EXERCISE DETAILS:
Carry on the Arch Linux home-server write-up on pacaur and ZFS, picking up right after its final sentence.

PROVIDED TEXT:
Segment Open

I was interested in installing packages off AUR, so I chose to use pacaur for AUR package management. An important note to remember about building packages from AUR is that they can only be built by a non-root user. The first step is to create another user and give it sudo privlages. Now we can wget cower and pacaur off AUR. Look for the tarball link from a browser on an external computer. Use link shorteners to save you the trouble of typing in long URL's into wget. Now install cower:

$ tar zxvf cower.tzr.gz
$ cd cower
$ makepkg
$ sudo pacman -U cower*.pkg.tar.xz

Then install pacaur:

$ tar zxvf pacaur.tar.gz
$ cd pacaur
$ makepkg
$ sudo pacman -U pacaur*.pkg.tar.xz

Finally Arch is mostly set up, and we can get on to ZFS. I chose to use ZFS because it was pretty well documented and stable. The internet seems to be very vocal about their opinions of ZFS. I'm only using it for a home server, so I didn't give much weight to most concerns. I chose to use raidz2, so that I had a little more padding for drive failures. The Arch Wiki has a fantastic guide to setting up a ZFS pool. I recommend adding drives to the pool with their disk ID instead of device labels or anything else. You'll thank me when you're trying to figure out which drive failed, or if you swap around SATA ports.

Segment Closed

DATA SECTION:
Segment Open

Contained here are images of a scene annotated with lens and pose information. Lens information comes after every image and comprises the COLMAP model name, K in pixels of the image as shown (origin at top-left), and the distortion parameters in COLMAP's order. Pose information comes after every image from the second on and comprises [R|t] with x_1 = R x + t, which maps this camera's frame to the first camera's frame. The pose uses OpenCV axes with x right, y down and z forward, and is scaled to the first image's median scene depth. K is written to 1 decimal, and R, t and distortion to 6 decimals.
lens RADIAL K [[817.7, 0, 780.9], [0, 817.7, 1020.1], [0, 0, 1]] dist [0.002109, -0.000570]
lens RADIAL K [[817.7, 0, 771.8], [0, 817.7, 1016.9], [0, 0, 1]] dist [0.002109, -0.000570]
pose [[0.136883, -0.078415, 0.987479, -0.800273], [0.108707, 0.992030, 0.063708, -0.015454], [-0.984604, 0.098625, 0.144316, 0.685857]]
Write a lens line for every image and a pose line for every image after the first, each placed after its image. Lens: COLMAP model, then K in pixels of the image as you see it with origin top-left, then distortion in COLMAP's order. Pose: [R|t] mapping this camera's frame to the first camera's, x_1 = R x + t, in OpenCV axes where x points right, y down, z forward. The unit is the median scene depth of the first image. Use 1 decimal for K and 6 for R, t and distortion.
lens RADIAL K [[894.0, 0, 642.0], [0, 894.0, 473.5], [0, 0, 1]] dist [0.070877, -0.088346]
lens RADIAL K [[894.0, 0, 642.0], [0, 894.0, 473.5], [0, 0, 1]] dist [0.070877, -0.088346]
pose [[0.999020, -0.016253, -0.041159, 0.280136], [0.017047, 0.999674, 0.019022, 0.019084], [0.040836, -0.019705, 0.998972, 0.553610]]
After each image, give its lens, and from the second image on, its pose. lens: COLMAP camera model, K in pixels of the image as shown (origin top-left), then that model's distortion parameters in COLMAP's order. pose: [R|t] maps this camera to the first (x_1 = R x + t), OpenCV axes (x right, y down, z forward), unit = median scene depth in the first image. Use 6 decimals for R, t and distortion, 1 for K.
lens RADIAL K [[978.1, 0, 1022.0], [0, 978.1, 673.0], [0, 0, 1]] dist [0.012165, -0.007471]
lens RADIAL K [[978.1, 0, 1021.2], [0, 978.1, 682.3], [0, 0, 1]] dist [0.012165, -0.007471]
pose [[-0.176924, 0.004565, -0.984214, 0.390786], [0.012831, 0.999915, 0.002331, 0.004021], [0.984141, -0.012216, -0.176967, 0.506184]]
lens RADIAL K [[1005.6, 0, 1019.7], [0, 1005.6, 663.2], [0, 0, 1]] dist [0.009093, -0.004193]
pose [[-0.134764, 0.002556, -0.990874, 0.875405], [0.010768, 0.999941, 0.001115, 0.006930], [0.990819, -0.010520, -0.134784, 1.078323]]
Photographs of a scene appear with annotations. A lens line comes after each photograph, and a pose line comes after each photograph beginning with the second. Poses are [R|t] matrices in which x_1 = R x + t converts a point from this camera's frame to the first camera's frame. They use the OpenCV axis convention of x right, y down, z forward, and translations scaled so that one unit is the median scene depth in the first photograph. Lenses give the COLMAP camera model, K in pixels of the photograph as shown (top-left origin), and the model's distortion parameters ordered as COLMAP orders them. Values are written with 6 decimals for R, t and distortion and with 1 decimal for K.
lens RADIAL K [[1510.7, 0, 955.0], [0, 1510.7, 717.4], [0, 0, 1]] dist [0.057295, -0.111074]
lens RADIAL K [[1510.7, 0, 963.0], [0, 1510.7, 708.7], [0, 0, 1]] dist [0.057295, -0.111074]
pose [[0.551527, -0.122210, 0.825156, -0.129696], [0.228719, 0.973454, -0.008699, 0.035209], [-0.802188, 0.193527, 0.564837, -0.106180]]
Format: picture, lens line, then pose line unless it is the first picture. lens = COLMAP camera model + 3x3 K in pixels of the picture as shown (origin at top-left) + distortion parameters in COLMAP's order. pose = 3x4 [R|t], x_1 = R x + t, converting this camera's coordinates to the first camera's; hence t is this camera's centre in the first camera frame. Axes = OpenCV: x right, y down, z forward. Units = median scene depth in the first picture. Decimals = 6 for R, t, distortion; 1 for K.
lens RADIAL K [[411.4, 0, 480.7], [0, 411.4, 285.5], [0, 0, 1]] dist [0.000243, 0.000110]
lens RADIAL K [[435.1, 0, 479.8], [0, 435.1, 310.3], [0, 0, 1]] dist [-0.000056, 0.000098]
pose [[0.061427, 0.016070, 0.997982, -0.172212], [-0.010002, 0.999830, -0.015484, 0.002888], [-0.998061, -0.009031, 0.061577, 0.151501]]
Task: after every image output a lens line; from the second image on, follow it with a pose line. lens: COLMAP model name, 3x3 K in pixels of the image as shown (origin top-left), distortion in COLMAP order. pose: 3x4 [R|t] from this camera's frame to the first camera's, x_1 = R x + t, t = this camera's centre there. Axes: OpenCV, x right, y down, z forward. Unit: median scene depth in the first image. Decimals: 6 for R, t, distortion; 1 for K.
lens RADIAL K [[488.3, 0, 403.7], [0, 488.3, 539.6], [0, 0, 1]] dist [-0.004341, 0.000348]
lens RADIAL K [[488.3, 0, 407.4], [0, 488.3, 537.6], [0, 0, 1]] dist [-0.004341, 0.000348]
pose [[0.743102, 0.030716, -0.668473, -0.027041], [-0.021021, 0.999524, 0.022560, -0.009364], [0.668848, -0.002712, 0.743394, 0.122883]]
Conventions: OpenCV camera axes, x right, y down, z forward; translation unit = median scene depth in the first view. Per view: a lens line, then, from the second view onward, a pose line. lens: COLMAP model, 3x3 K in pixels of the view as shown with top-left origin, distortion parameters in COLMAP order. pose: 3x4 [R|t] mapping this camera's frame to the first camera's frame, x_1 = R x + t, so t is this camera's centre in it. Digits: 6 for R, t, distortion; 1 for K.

Segment Closed

RESPONSE TO THE EXERCISE:
I wanted to make automate drive maintenance, so I used systemd's timer unit to schedule a zpool scrub in the middle of the week. To do this I needed to create two files. The first one is the actual service unit.

# /etc/systemd/system/zfsScrub.service

[Unit]
Description=Scrub ZFS Pool
Requires=zfs.target
After=zfs.target

[Service]
Type=oneshot
ExecStartPre=-/usr/bin/zpool scrub -s sockdrawer
ExecStart=/usr/bin/zpool scrub sockdrawer

I also created the systemd timer unit.

# /etc/systemd/system/zfsScrub.timer

[Unit]
Description=Run ZFS scrub weekly

[Timer]
OnCalendar=Wed 2:35
Persistent=true

[Install]
WantedBy=timers.target

I also wanted to add S.M.A.R.T. monitoring support with smartctl and smartd. Scheduling self tests in the middle of a weekday night was pretty easy. To get an email notification about possible S.M.A.R.T. errors, setting up s-nail was required.

Setting up file aggregators/parsing tools, just get them off AUR. The extra steps are mostly the same for SABnzbd, Sickbeard, CouchPotato, Mylar, and Headphones. As an example, I edited the SABnzbd service file.

# /usr/lib/systemd/system/sabnzbd.service

...
[Service]
ExecStart=/opt/sabnzbd/SABnzbd.py -l0
User=root
Group=root
...

Also be sure to change ownership of the install directory:

chown -R root:root /opt/sabnzbd/

Lastly start and enable the sabnzbd service using systemctl.

To back up and sync files on cloud storage providers, I installed dropbox from AUR. When using a headless unit, there were only a couple extra steps to get it working. I also installed drive-git from AUR so that I could push and pull Google Drive files on a schedule. To automate this for a weekly sync, I went back to my old friend systemd for a timer and service unit.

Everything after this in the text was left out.